China’s pharmaceutical company Sinovac Biotech has applied for an emergency use authorization (EUA) of its COVID-19 vaccine in the Philippines, the Food and Drug Administration (FDA) said.
“Yesterday afternoon, Sinovac from China submitted an application. They are undergoing pre-assessment now,” said FDA Director General Rolando Enrique Domingo.
Domingo said that the Chinese company still needs to submit more data about their vaccine. He said that Sinovac has so far submitted the results of their Phase 1 and Phase 2 clinical trials.
“We will have to ask for their Clinical Trial Phase 3 report, which I believe they are collating and consolidating. Until we see them, we cannot assess it fully as the EUA is anchored on the Phase 3 results,” said Domingo.
“We will have to wait for the Phase 3 clinical trial results because that would be the main part that we will be evaluating before actual evaluation starts,” he added.
Sinovac Biotech is the fourth vaccine developer that submitted an application for an EUA in the Philippines for COVID-19 vaccines.
Domingo said it is unsure if Sinovac can secure an approval by February as projected by vaccine czar Secretary Carlito Galvez. “It really depends on how quickly they submit the data that we want, and how convincing the data is,” Domingo said.

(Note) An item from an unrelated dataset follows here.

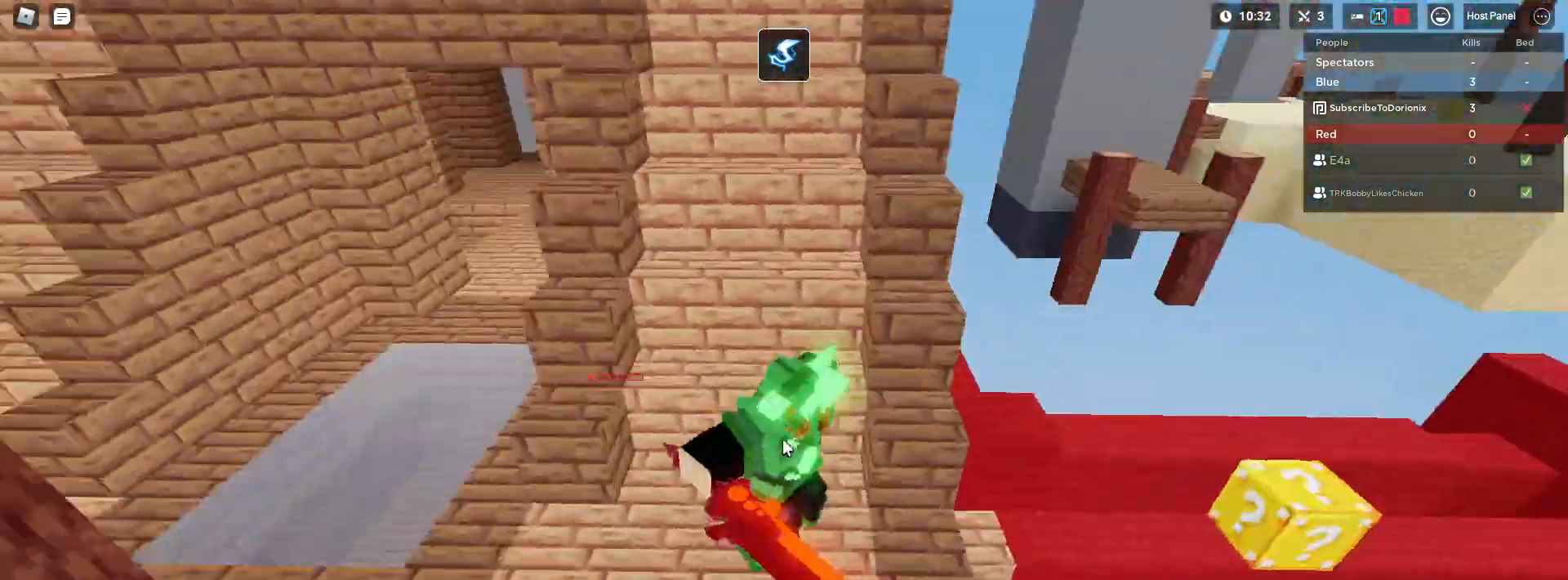
{"keys": ["a", "s", "shift"], "mouse": ["right"], "mouse_move": "still", "events": [[83, "d", "up"], [317, "a", "down"]]}
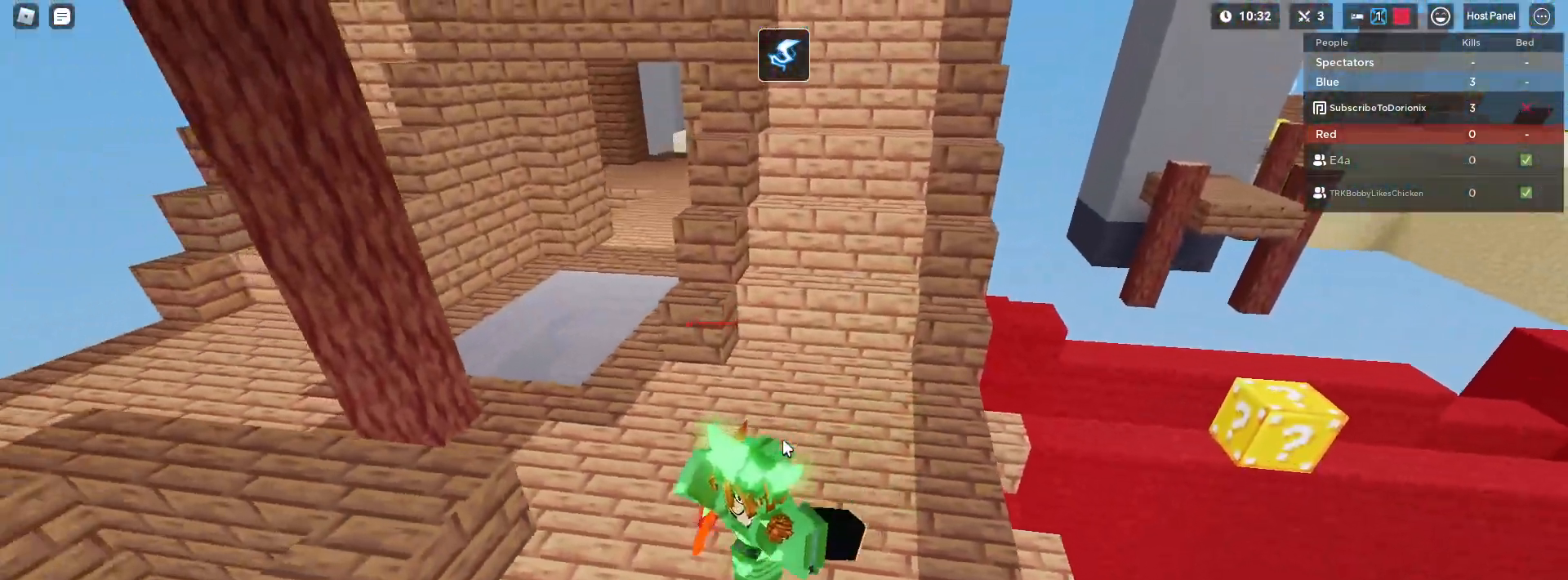
{"keys": ["a", "shift"], "mouse": ["right"], "mouse_move": "still", "events": [[200, "mouse_left", "down"], [200, "space", "down"], [383, "mouse_left", "up"], [383, "space", "up"], [433, "s", "up"]]}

Meanwhile, Domingo said that they are still evaluating the applications of United Kingdom-based firm AstraZeneca and Russia’s Gamaleya Research Institute.
So far, American drug-maker Pfizer was the first to secure an EUA approval from the FDA.
“We have pending applications. AstraZeneca is in the middle of evaluation and the experts are waiting for some clarifications and we hope to finish that evaluation and make a decision within the 21 days (of processing) that was set,” he said.
“The early evaluation has started for Gamaleya, for the Sputnik V vaccine…There are still some pending documents and some requirements (needed),” he added.